- **PROBLEM DESCRIPTION**: Would you return the data exactly as given, except for its pictures?

Rendered images with source text:
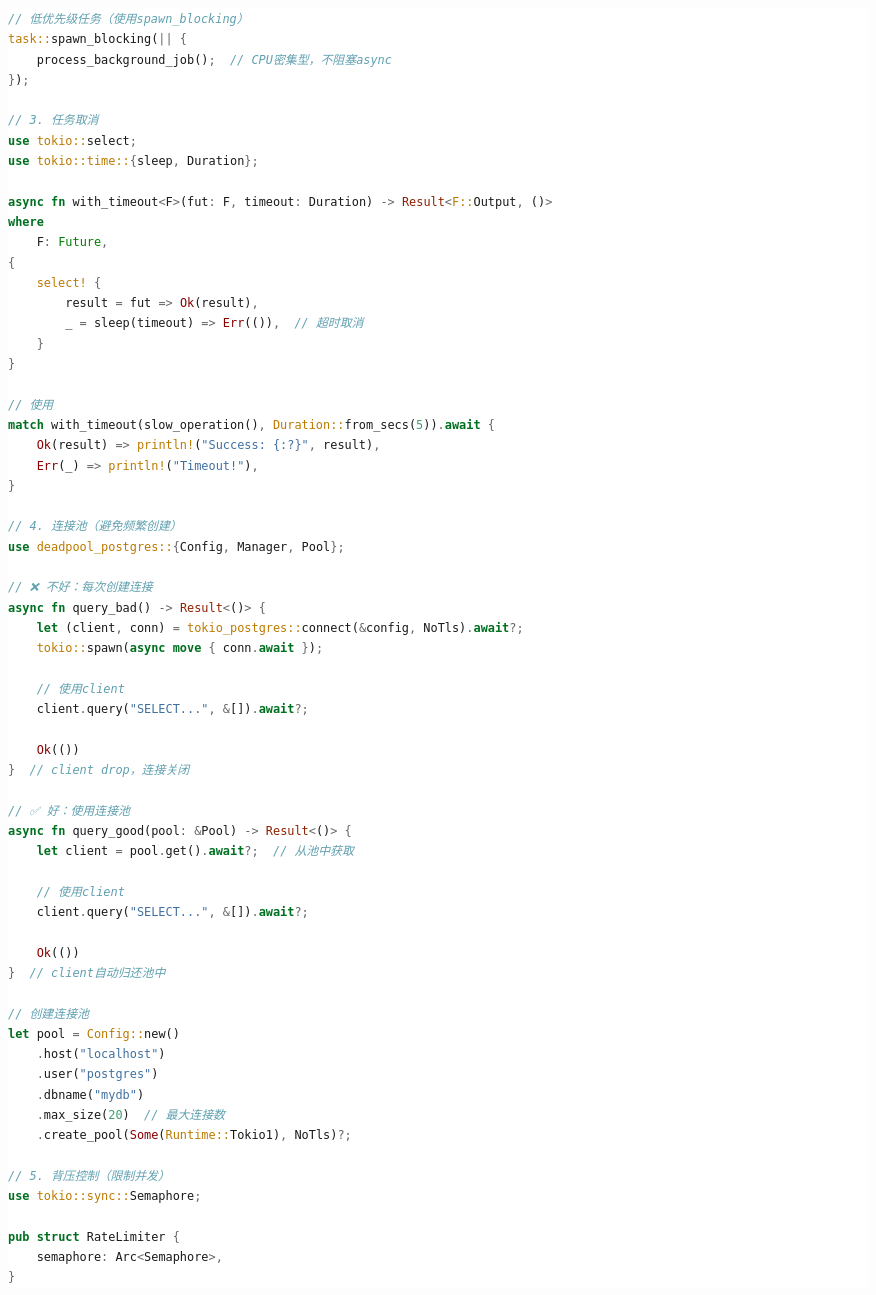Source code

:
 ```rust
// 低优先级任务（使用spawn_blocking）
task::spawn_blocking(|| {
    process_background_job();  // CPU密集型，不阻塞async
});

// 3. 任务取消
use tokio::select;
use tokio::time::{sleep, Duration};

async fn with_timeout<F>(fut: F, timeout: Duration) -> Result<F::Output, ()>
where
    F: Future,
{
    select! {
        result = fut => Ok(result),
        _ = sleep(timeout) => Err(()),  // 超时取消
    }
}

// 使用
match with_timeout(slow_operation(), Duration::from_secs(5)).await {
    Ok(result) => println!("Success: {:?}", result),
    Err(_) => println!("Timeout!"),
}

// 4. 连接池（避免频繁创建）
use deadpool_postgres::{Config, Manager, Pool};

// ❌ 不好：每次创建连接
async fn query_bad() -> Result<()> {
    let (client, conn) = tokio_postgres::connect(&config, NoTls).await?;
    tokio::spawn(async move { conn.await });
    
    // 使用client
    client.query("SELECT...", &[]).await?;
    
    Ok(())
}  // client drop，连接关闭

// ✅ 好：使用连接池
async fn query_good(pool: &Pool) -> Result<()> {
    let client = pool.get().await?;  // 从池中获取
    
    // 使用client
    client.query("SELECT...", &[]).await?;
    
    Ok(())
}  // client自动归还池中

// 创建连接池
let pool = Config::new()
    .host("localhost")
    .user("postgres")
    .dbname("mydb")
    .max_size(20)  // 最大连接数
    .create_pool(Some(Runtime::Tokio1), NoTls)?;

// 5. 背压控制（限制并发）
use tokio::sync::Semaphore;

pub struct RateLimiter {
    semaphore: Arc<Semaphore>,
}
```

- **TASK SOLUTION**:
Source code

:
 ```rust
// 低优先级任务（使用spawn_blocking）
task::spawn_blocking(|| {
    process_background_job();  // CPU密集型，不阻塞async
});

// 3. 任务取消
use tokio::select;
use tokio::time::{sleep, Duration};

async fn with_timeout<F>(fut: F, timeout: Duration) -> Result<F::Output, ()>
where
    F: Future,
{
    select! {
        result = fut => Ok(result),
        _ = sleep(timeout) => Err(()),  // 超时取消
    }
}

// 使用
match with_timeout(slow_operation(), Duration::from_secs(5)).await {
    Ok(result) => println!("Success: {:?}", result),
    Err(_) => println!("Timeout!"),
}

// 4. 连接池（避免频繁创建）
use deadpool_postgres::{Config, Manager, Pool};

// ❌ 不好：每次创建连接
async fn query_bad() -> Result<()> {
    let (client, conn) = tokio_postgres::connect(&config, NoTls).await?;
    tokio::spawn(async move { conn.await });
    
    // 使用client
    client.query("SELECT...", &[]).await?;
    
    Ok(())
}  // client drop，连接关闭

// ✅ 好：使用连接池
async fn query_good(pool: &Pool) -> Result<()> {
    let client = pool.get().await?;  // 从池中获取
    
    // 使用client
    client.query("SELECT...", &[]).await?;
    
    Ok(())
}  // client自动归还池中

// 创建连接池
let pool = Config::new()
    .host("localhost")
    .user("postgres")
    .dbname("mydb")
    .max_size(20)  // 最大连接数
    .create_pool(Some(Runtime::Tokio1), NoTls)?;

// 5. 背压控制（限制并发）
use tokio::sync::Semaphore;

pub struct RateLimiter {
    semaphore: Arc<Semaphore>,
}
```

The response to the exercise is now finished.